Data shown.
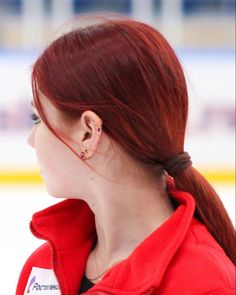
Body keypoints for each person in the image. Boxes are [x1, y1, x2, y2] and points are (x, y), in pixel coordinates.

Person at [16, 16, 235, 295]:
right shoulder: (44, 267)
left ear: (88, 132)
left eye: (38, 119)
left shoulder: (204, 285)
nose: (31, 140)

What you are asked to do. Please give an exact printout of all the records, pictures aside.

Exercise output.
Body keypoints for each person in the image. Boxes are [x1, y1, x2, y2] and points are (x, y), in pixel coordinates.

Person at [16, 16, 235, 295]:
right shoulder: (44, 267)
left ear: (88, 132)
left eye: (38, 119)
left shoulder: (204, 285)
nose: (31, 140)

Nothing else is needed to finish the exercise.